BEAGLE Research team
An interface between biology and computer science
The expanded name for the Beagle research group is “Artificial Evolution and Computational Biology”. Our aim is to position our research at the interface between biology and computer science and to contribute new results in biology by modeling biological systems. In other words we are making artifacts – from the Latin artis factum (an entity made by human art rather than by Nature) – and we explore them in order to understand Nature. The team is an Inria Project-Team since January, 2014. It gathers researchers from Inria, INSA, UCBL, who are members of three different labs, the LIRIS Laboratoire d'Informatique en Image et Systèmes d'Information: UMR 5205 CNRS, INSA-Lyon, Univ. Claude Bernard Lyon 1, Univ. Louis Lumière Lyon 2, École Centrale de Lyon, the LBBE Laboratoire de Biometrie et Biologie Evolutive: UMR CNRS 5558, Univ. Claude Bernard Lyon 1., and CARMEN Laboratoire de Recherche en Cardiovasculaire, Métabolisme, Diabétologie et Nutrition: UMR U1060 INSERM, INSA-Lyon, INRA 1235, Univ. Claude Bernard Lyon 1.. It is led by Prof. Guillaume Beslon (INSA-Lyon, LIRIS, Computer Science Dept.).

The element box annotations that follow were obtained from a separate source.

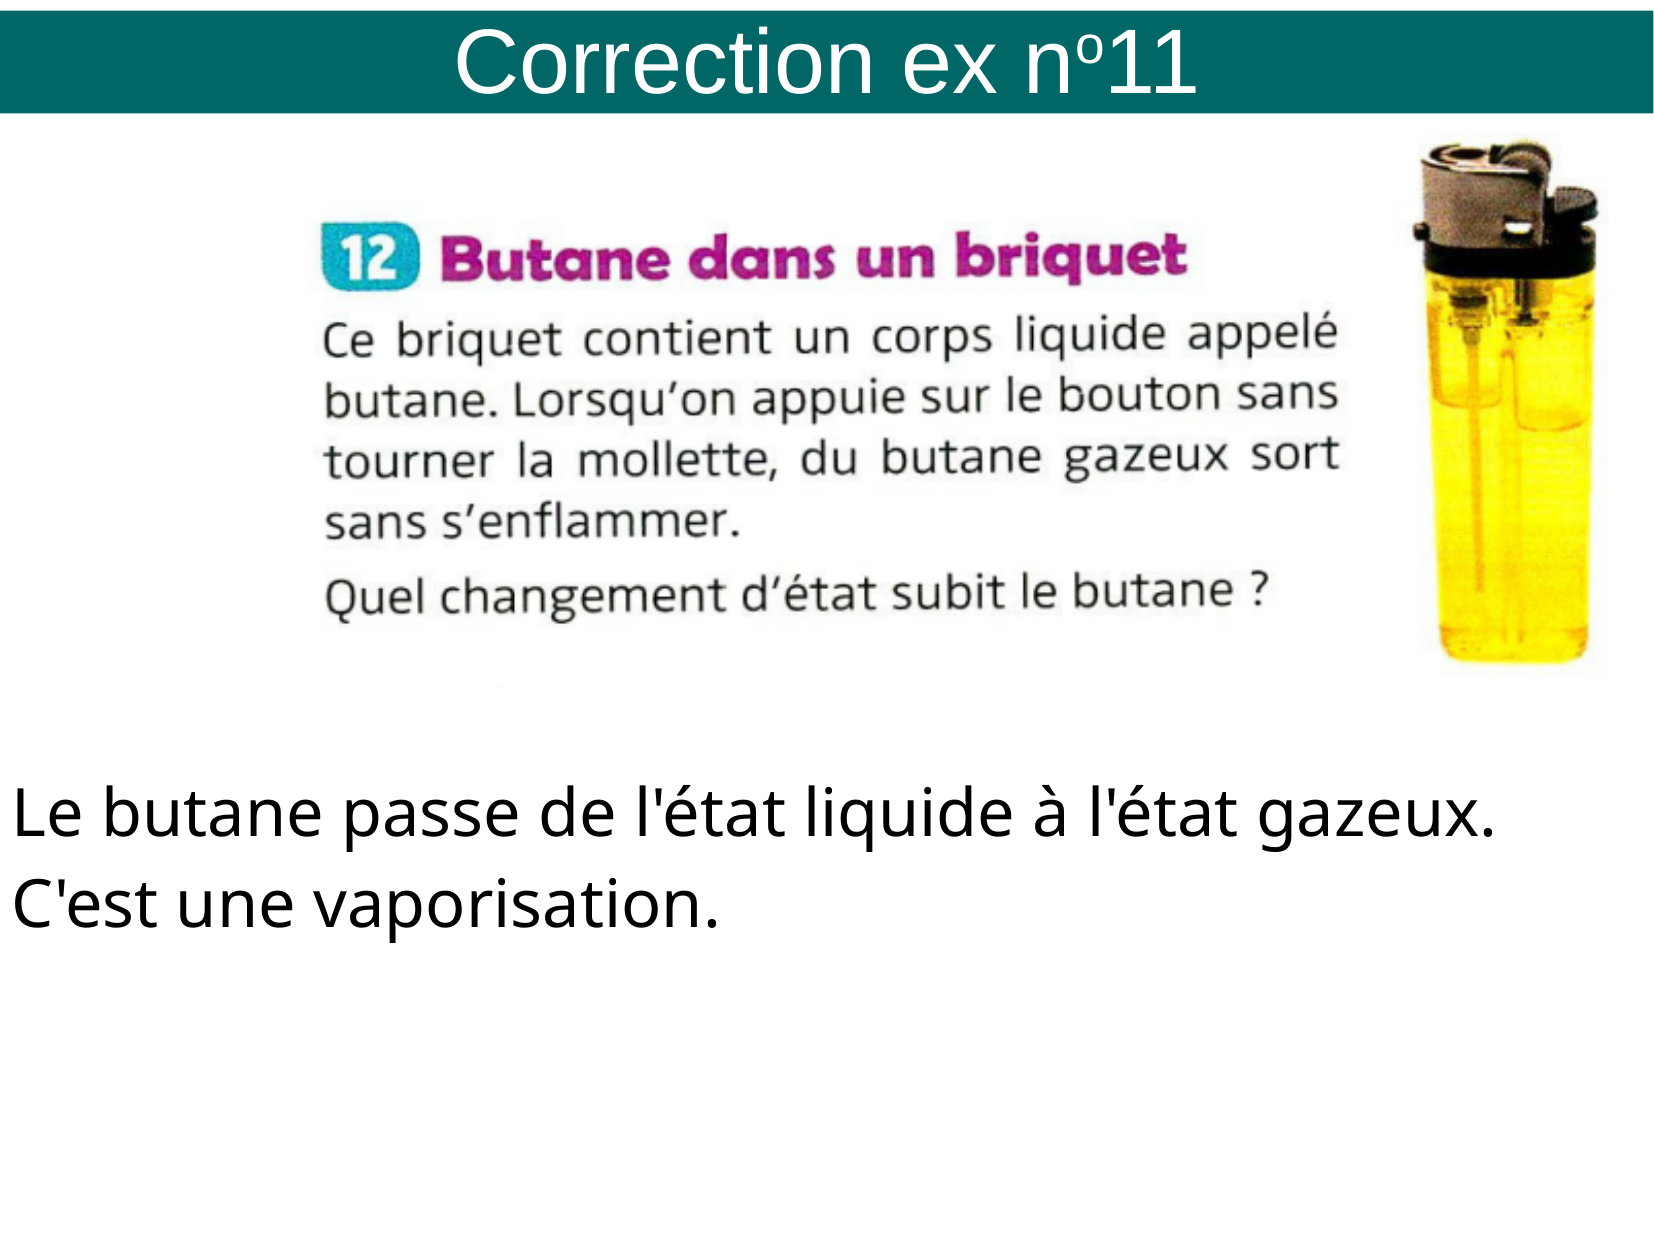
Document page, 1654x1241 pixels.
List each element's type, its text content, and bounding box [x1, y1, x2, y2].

picture [307, 129, 1619, 688]
subtitle Le butane passe de l'état liquide à l'état gazeux. C'est une vaporisation. [11, 129, 1642, 1229]
title Correction ex no11 [0, 10, 1654, 114]
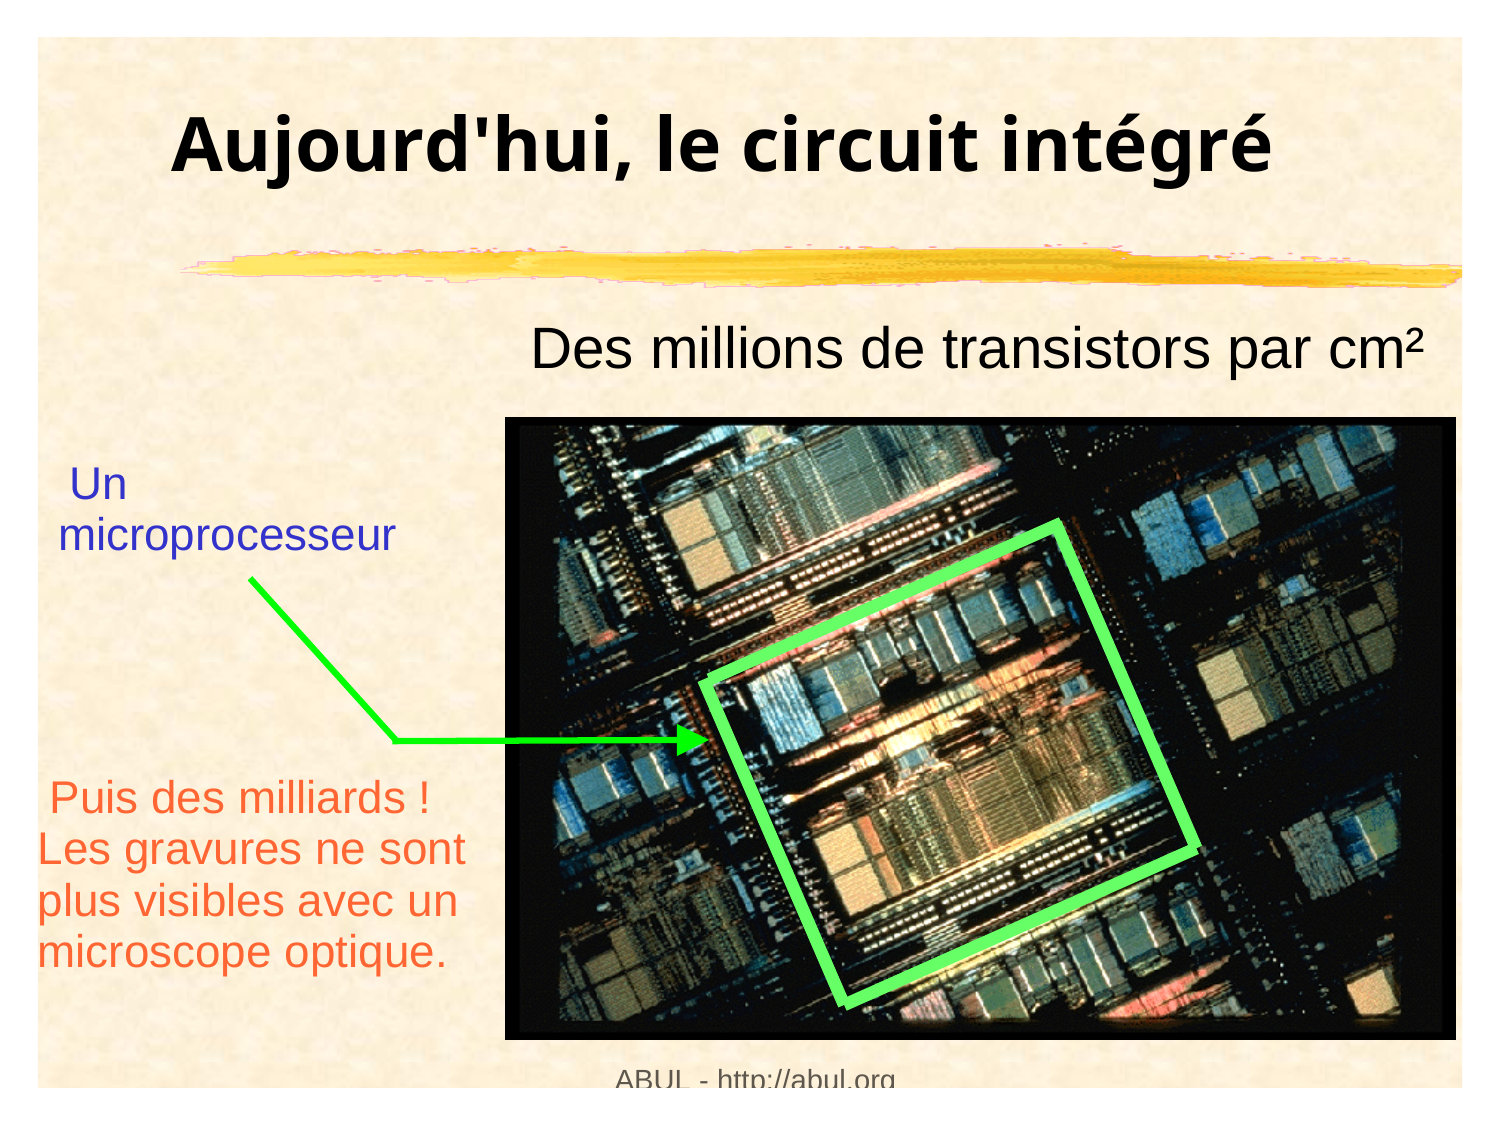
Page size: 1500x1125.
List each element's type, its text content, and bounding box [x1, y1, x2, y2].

Our research program requires the team members to have skills in computer science but also in life sciences: they must have or develop a strong knowledge in biosciences to interact efficiently with biologists or, ideally, to directly interpret the results given by the models they develop. A direct consequence of this claim is that it is mandatory to restrict the domain of expertise in life sciences. This is why we focus on a specific scale, central in biology: the cellular scale. Indeed, we restrict our investigations on the cell, viewed as a dynamical system made of molecular elements. This specific scale is rich in open questions that deserve modeling and simulation approaches. We also focus on two different kinds of constraints that structure the cellular level: biophysical constraints and historical constraints. The cell is a system composed of molecules that physically interact and the spatio-temporal nature of these interactions is likely to strongly influence its dynamics. But the cell is also the result of an evolutionary process that imposes its own limits on what can evolve (or is the most likely to evolve) and what cannot (or is the less likely to evolve). A better understanding of what kind of systems evolution is the most likely to lead to in a given context could give us important clues for the analysis of extant biological systems.